Don't train your way out of this with more service polish — the floor is doing fine. Pull the Tue/Wed lunch shifts (linked from the labor page CTA below) and add one server 11am–3pm. Comp dollars typically drop ~70% within two weeks of the staffing fix; re-measure next reporting period.
Crab Cakes is the second-largest line miss — +$152 in margin compression. Claw meat invoice cost ran 22% up in 30 days ($9.80/lb → $11.95/lb); the menu price hasn't moved. Gross margin compressed to 65% against a 80% target. This is purely a vendor-cost story — recipe spec is intact.
Two options: raise menu to $21, OR substitute 30% of claw meat with surimi mix (regional comp set runs that mix). Surimi shift needs chef Vladimir's taste call before it ships. If you're holding price, plan on margin staying compressed until the next vendor contract review.
Item-level voids — +$150 across the week. 0.4% of orders touched a void this week, clustered Mon–Thu evenings on the high-priced entrées (ribeye, salmon, walleye, crab cakes). Pattern's clean — voids spike between 7pm and 9pm, exactly the sauté-station bottleneck window. Customer-side fact-finds (taste, temperature, hair) usually scatter randomly across the night; this is too tight in time and item-mix to be a guest issue.
Pull the ticket sequence for the 7pm-9pm window on the affected nights and check sauté station hand-off times. If tickets sit > 4 minutes between sauté finish and pass, the bottleneck is the station, not the line — re-balance the sauté schedule before the next dinner service.
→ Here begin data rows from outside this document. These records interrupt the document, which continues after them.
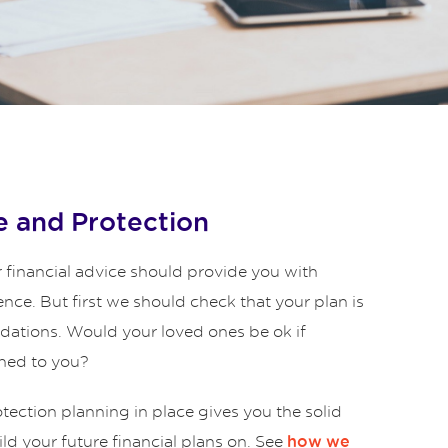
 and Protection
 financial advice should provide you with
ence. But first we should check that your plan is
ndations. Would your loved ones be ok if
ned to you?
ection planning in place gives you the solid
ld your future financial plans on. See
how we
Ground beef ran 21.6% over theoretical (+$120). Portion drift — patties landing at ~8oz against a 7oz spec, consistent across all four breakfast and lunch shifts. That's a habit, not a one-shift miss. And the input cost is moving against the line: beef ran 30% up in 30 days ($4.20/lb → $5.46/lb). The recipe-level margin red flag on the Cheeseburger card is where the pricing fix lives.
Scale check at the line plus a portioned scoop, two weeks to verify. If the cheeseburger card also fires on margin compression, fix the price there in parallel — they're two views of the same problem.
Bacon ran 45.5% over theoretical (+$77). Pattern's clean: AM and PM cooks both running ~1.3× spec, every day of the week. Not a one-shift accident. Spec is 1 strip on the breakfast burrito and 3 strips on the BLT; the floor is doing closer to 1.3 and 3.8.
Two-week fix: pre-weighed bacon stacks at the line (0.6oz × 3 for BLT, single strips for burrito). Re-measure next reporting period — if usage doesn't drop back inside ±10%, escalate to a portioning audit at one of the other locations to rule out a system-wide spec drift, not a single-restaurant habit.